Cupcake Blonde said...

The role of Jim is played by hottie John Krasiniski. He was also recently in "Dreamgirls" and "The Holiday," but this will be his first big main role in a film. You are so lucky! If you do get to meet him make sure to get a picture with him so I can drool. I absolutely adore him!

Congrats on getting the better part. Personally I think playing a bride would be difficult because it is hard to know how you would feel unless you have been through that day yourself. I have gotten married and I doubt I could recreate that feeling! :)

Uhm, if you are fat I must be a whale...

Unknown said...

yeah too bad on the bride gig, oh well, not meant to be...

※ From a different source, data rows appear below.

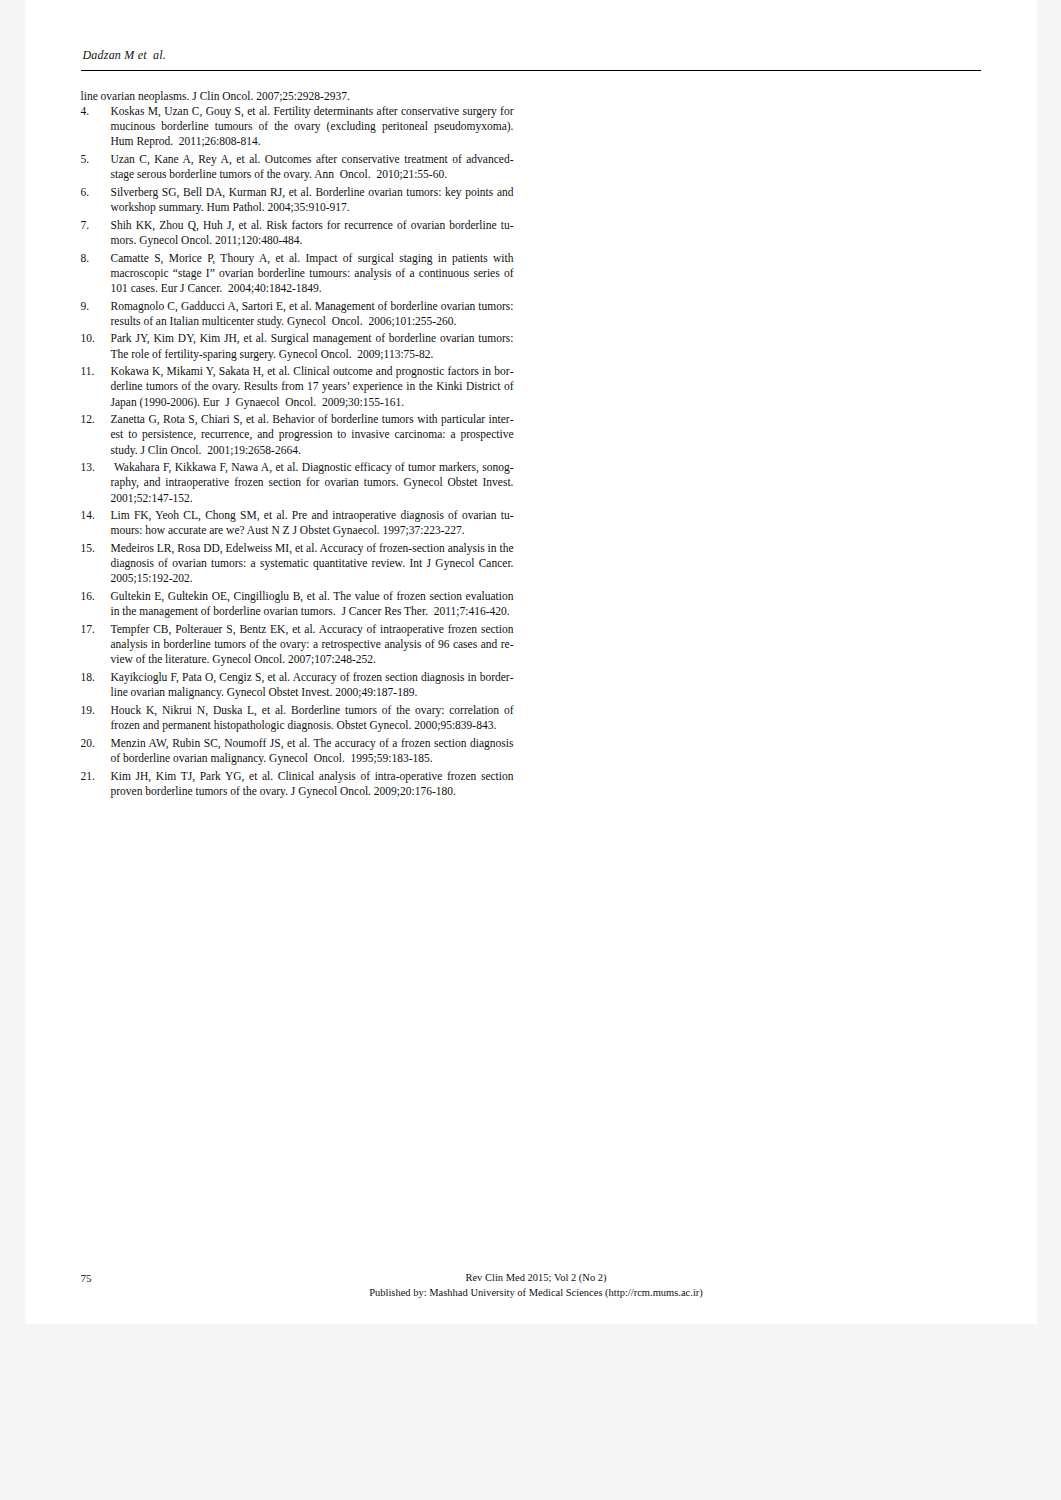Dadzan M et al.
line ovarian neoplasms. J Clin Oncol. 2007;25:2928-2937.
4. Koskas M, Uzan C, Gouy S, et al. Fertility determinants after conservative surgery for mucinous borderline tumours of the ovary (excluding peritoneal pseudomyxoma). Hum Reprod. 2011;26:808-814.
5. Uzan C, Kane A, Rey A, et al. Outcomes after conservative treatment of advanced-stage serous borderline tumors of the ovary. Ann Oncol. 2010;21:55-60.
6. Silverberg SG, Bell DA, Kurman RJ, et al. Borderline ovarian tumors: key points and workshop summary. Hum Pathol. 2004;35:910-917.
7. Shih KK, Zhou Q, Huh J, et al. Risk factors for recurrence of ovarian borderline tumors. Gynecol Oncol. 2011;120:480-484.
8. Camatte S, Morice P, Thoury A, et al. Impact of surgical staging in patients with macroscopic “stage I” ovarian borderline tumours: analysis of a continuous series of 101 cases. Eur J Cancer. 2004;40:1842-1849.
9. Romagnolo C, Gadducci A, Sartori E, et al. Management of borderline ovarian tumors: results of an Italian multicenter study. Gynecol Oncol. 2006;101:255-260.
10. Park JY, Kim DY, Kim JH, et al. Surgical management of borderline ovarian tumors: The role of fertility-sparing surgery. Gynecol Oncol. 2009;113:75-82.
11. Kokawa K, Mikami Y, Sakata H, et al. Clinical outcome and prognostic factors in borderline tumors of the ovary. Results from 17 years’ experience in the Kinki District of Japan (1990-2006). Eur J Gynaecol Oncol. 2009;30:155-161.
12. Zanetta G, Rota S, Chiari S, et al. Behavior of borderline tumors with particular interest to persistence, recurrence, and progression to invasive carcinoma: a prospective study. J Clin Oncol. 2001;19:2658-2664.
13. Wakahara F, Kikkawa F, Nawa A, et al. Diagnostic efficacy of tumor markers, sonography, and intraoperative frozen section for ovarian tumors. Gynecol Obstet Invest. 2001;52:147-152.
14. Lim FK, Yeoh CL, Chong SM, et al. Pre and intraoperative diagnosis of ovarian tumours: how accurate are we? Aust N Z J Obstet Gynaecol. 1997;37:223-227.
15. Medeiros LR, Rosa DD, Edelweiss MI, et al. Accuracy of frozen-section analysis in the diagnosis of ovarian tumors: a systematic quantitative review. Int J Gynecol Cancer. 2005;15:192-202.
16. Gultekin E, Gultekin OE, Cingillioglu B, et al. The value of frozen section evaluation in the management of borderline ovarian tumors. J Cancer Res Ther. 2011;7:416-420.
17. Tempfer CB, Polterauer S, Bentz EK, et al. Accuracy of intraoperative frozen section analysis in borderline tumors of the ovary: a retrospective analysis of 96 cases and review of the literature. Gynecol Oncol. 2007;107:248-252.
18. Kayikcioglu F, Pata O, Cengiz S, et al. Accuracy of frozen section diagnosis in borderline ovarian malignancy. Gynecol Obstet Invest. 2000;49:187-189.
19. Houck K, Nikrui N, Duska L, et al. Borderline tumors of the ovary: correlation of frozen and permanent histopathologic diagnosis. Obstet Gynecol. 2000;95:839-843.
20. Menzin AW, Rubin SC, Noumoff JS, et al. The accuracy of a frozen section diagnosis of borderline ovarian malignancy. Gynecol Oncol. 1995;59:183-185.
21. Kim JH, Kim TJ, Park YG, et al. Clinical analysis of intra-operative frozen section proven borderline tumors of the ovary. J Gynecol Oncol. 2009;20:176-180.
75
Rev Clin Med 2015; Vol 2 (No 2)
Published by: Mashhad University of Medical Sciences (http://rcm.mums.ac.ir)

As for the workouts, yeah! I'm stepping mine up for now, but I've gotten a few hits and ahve been busier with the job stuff...

I'll keep you informed or maybe just email me since I've been so busy and haven't read blogs lately...

Swim meet tomorrow too!

Phil said...

Boo hiss to the bride.

Yay to the patron. All your research is paying off!

You learnt movie makeup? Like fake head wounds and monster stuff?

That is awesomely awesome.

amanda jane said...

you better find out Jim's real name... or it'll be an akward situation like when you saw....um.... STIFLER!! haha that's so funny... DO YOU REMEMBER?!?! uh.. my name's not stifler.. it's shaun

god I can't remember my password....

12th times a charm

Unknown said...

I joined a gym in an insane moment of wanting to get fit. I went to orientation. That's it.

BUT kudos to you for putting forth the effort.

Being the bride is totally overrated! No one pays attention to the bride. Seriously.

Wanderlusting said...

Vegas - Yeah it might be jinxing it a little anyway. HELL I'm already jinxed so I guess it doesn't matter.

Expat - I suppose I'll find out why it's not meant to be...or I might not. But I try and believe that. Good for you, getting into shape is hard, especially in this weather.

Phil - Not so much special effects makeup, but I can do a pretty mean black eye...even without punching the person in the face.

AJ - ha, thanks for reminding me! Poor Stifler.

Charmschool - It might be overrated but it was probably my only chance to wear the white dress. Oh well...some people are not cut out to be a bride.